# Instructions for the task
Find the word "lines" in the material below and gather every line that contains it.

# Listed entries
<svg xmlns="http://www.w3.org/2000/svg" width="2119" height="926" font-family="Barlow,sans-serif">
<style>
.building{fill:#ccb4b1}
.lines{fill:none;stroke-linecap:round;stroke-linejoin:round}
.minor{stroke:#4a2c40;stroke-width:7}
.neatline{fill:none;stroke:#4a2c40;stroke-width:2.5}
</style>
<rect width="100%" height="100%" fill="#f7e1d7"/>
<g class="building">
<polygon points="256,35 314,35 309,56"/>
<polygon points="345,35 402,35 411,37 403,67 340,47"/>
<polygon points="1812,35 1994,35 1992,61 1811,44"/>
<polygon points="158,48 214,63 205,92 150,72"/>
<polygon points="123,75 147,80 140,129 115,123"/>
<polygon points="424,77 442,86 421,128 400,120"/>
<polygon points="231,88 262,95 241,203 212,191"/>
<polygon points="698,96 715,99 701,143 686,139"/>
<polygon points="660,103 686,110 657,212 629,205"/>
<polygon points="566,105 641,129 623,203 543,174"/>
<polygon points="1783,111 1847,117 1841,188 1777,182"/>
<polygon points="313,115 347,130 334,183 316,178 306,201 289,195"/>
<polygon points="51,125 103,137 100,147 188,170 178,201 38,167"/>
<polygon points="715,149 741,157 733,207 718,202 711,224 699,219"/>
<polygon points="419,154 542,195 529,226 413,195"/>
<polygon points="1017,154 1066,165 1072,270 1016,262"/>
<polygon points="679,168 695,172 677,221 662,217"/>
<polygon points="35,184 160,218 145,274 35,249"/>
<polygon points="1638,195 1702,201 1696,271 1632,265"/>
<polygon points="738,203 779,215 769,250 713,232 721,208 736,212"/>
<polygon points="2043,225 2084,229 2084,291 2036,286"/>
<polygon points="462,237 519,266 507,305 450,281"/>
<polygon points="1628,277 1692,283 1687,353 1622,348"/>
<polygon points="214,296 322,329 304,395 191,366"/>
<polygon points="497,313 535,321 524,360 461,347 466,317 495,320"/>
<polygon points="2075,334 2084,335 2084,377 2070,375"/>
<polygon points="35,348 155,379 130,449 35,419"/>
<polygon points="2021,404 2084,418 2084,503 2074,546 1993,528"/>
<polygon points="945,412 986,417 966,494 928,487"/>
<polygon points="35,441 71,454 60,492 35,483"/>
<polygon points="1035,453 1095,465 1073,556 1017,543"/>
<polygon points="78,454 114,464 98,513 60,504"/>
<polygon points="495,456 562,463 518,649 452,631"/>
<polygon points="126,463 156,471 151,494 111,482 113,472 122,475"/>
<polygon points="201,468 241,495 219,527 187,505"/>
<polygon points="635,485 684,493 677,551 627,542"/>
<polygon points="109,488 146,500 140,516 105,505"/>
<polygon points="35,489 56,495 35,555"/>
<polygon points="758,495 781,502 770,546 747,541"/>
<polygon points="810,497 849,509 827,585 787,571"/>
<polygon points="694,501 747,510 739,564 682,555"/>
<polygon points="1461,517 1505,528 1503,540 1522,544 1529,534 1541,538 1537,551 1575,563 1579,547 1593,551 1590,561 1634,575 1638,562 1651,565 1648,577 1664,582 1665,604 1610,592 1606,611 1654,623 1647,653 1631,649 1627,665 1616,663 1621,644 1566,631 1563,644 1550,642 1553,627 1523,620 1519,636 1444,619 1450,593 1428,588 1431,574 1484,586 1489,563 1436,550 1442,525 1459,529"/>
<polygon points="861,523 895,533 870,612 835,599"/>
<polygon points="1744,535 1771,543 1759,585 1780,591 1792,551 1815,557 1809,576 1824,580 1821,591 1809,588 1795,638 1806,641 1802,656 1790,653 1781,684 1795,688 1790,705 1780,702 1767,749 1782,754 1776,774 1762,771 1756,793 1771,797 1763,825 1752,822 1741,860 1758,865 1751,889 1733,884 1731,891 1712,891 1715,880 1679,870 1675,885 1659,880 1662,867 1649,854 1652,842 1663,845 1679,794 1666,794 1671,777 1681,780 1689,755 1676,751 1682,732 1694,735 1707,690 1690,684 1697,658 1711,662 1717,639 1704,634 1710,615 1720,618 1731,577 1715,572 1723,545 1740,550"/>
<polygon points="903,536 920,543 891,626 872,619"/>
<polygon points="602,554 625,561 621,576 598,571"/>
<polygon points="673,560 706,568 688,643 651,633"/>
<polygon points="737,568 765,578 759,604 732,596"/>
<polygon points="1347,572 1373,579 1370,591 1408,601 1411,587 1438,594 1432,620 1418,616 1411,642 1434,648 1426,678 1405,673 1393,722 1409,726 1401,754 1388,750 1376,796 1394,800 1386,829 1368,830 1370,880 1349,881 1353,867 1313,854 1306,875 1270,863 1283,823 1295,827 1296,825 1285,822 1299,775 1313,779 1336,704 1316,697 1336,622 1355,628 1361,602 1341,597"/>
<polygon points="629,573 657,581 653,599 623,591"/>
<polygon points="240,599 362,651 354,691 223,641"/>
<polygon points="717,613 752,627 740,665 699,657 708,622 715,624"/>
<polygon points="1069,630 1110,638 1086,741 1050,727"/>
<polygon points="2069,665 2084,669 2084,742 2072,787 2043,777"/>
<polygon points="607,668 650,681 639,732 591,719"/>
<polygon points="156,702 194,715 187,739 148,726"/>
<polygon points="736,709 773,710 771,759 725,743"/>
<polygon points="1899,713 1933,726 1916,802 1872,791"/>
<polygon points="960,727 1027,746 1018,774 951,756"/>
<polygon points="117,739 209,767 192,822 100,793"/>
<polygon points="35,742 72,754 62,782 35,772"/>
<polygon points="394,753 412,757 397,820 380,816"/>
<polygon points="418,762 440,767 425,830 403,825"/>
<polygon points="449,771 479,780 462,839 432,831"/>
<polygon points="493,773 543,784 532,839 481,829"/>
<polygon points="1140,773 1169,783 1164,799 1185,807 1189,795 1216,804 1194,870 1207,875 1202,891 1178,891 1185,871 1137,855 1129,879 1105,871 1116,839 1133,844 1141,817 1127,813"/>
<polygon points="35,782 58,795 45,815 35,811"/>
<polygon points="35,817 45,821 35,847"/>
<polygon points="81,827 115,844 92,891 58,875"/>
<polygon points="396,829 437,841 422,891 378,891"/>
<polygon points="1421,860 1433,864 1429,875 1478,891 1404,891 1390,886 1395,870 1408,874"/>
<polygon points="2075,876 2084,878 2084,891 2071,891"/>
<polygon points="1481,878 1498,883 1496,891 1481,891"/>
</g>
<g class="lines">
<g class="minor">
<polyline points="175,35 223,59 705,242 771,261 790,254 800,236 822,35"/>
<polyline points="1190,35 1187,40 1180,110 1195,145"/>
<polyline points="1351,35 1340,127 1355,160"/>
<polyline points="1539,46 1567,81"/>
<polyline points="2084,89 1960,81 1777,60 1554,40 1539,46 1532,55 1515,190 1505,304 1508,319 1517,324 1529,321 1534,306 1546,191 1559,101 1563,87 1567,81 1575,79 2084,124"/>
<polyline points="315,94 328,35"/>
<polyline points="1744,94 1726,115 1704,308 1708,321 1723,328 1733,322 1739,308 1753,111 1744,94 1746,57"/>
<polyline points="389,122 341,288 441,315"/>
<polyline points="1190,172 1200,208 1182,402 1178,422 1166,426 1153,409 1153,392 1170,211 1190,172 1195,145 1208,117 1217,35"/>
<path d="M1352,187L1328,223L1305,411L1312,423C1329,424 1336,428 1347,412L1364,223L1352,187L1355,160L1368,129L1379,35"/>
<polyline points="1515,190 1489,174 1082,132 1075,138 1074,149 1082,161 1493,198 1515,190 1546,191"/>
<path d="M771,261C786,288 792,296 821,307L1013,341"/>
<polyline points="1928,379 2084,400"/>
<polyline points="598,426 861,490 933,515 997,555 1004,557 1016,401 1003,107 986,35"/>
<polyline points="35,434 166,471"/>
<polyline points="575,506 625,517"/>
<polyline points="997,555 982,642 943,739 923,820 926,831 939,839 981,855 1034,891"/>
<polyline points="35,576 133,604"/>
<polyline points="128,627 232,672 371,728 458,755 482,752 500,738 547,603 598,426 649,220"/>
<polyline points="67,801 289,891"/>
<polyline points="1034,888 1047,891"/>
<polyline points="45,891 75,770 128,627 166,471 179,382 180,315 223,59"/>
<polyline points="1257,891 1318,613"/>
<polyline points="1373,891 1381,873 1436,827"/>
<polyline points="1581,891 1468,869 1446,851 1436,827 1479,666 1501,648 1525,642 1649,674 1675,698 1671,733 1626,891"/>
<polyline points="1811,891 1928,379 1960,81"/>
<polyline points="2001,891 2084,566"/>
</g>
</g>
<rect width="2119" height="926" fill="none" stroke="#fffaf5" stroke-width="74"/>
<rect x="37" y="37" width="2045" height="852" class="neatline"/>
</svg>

# Response for this exercise
.lines{fill:none;stroke-linecap:round;stroke-linejoin:round}
<g class="lines">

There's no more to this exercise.